Zhong Shi's uncle is Zhang Wei's father, named Zhang Yuanchao, a middle-aged man in his forties. He was born with thick eyebrows and big eyes, with a high nose bridge and slightly thick lips. He was wearing a loose suit, which looked very ill-fitting. When Zhong Shi saw his outfit, he wanted to laugh a little, but when he thought that this upright man was his elder, he suppressed his desire to laugh. After all, he and Zhong Shi lived in two worlds.
In the world Zhong Shi lives in, people with a little bit of status have their own private tailors. Most of the clothes they wear are tailor-made, and there are no nameplates. , clothing material, fit level, etc. can be distinguished.
Large financial institutions, such as Goodman Investment Bank, Stanley & Co., etc., pay special attention to the taste of employees' clothes. There was a joke that once a newcomer came to work wearing a suit with a big G letter. It is the symbol of the luxury brand Gucci, but was ridiculed by colleagues as "gap" because of this vulgar taste. In the end, the rookie had to resign and leave soon after.
Zhong Shi doesn't pay much attention to what he wears on weekdays, but since he went to the Mid-Levels Club last time, he has reserved dozens of coats, shirts and other necessary clothes in his wardrobe. This time my aunt came to visit on his own, and out of etiquette, he also had to dress solemnly.

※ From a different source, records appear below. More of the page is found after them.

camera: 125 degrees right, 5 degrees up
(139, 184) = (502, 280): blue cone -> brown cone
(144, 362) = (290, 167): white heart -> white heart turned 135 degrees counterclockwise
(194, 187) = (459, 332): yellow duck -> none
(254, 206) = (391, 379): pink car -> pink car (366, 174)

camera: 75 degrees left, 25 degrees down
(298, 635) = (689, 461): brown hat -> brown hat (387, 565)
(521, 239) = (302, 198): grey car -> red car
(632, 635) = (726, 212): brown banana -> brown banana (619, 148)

"You are the Zhong Shi that Xiaowei often mentions, right? You really are a good-looking talent." Facing the junior, Zhang Yuanchao stood up and shook hands with Zhong Shi in a rare way.
Shortly after Zhong Shi left Nandu, Zhang Yuanchao was transferred to the newly established Jiangdong City as mayor, at the level of the main hall. Although he left the position of deputy mayor of Nandu City at the deputy department level, Jiangdong City is a newly established prefecture-level city and is in a state of ruins, so the development tasks falling on his shoulders are very heavy.

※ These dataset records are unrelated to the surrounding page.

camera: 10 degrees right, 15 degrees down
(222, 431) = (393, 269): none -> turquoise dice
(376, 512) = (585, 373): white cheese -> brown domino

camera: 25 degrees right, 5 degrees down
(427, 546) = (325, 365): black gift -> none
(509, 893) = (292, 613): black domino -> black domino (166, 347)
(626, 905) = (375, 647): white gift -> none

Before he came, he had heard Zhang Wei talk more than once about how rich the Zhong family was and how luxurious their residence was. Knowing a son is like a father, whenever Zhang Wei mentions it, he always smiles faintly and doesn't quite believe it. Now when he actually came to Zhong's mansion, he realized that what his son said was true, which surprised him.
Not to mention the spacious living area, the luxurious decoration inside the house, the shiny floor under his feet, and the soft and comfortable sofa under his body, they are much better than the city government office where he usually works, let alone a few people who are lower than him. The head waited for the servant who was dispatched with his hands down.
And all of this was said to be written by the young man in front of him, which surprised him greatly. But he is a member of the officialdom after all, the astonishment on his face flashed and then he acted as if nothing had happened.
In the center of the living room, sat the smiling Mr. Zhong Fangzhuo. At this time, he was staring at Zhang Yuanchao cheerfully, seeing this local official in charge of a party's power with horror.
PS: Steve Cohen, the founder of the SAC hedge fund who was fined $1.8 billion last year, made a personal profit of nearly $5 billion this year due to his bet on the timing of the Fed’s exit from QE. king. SAC's annual rate of return is 40%, but unfortunately all external funds will be returned. ——Thank you for the monthly ticket support from book friend Mouse Fei! Thank you for making me think, the reward of Demon Dragon and Warrior Ghost!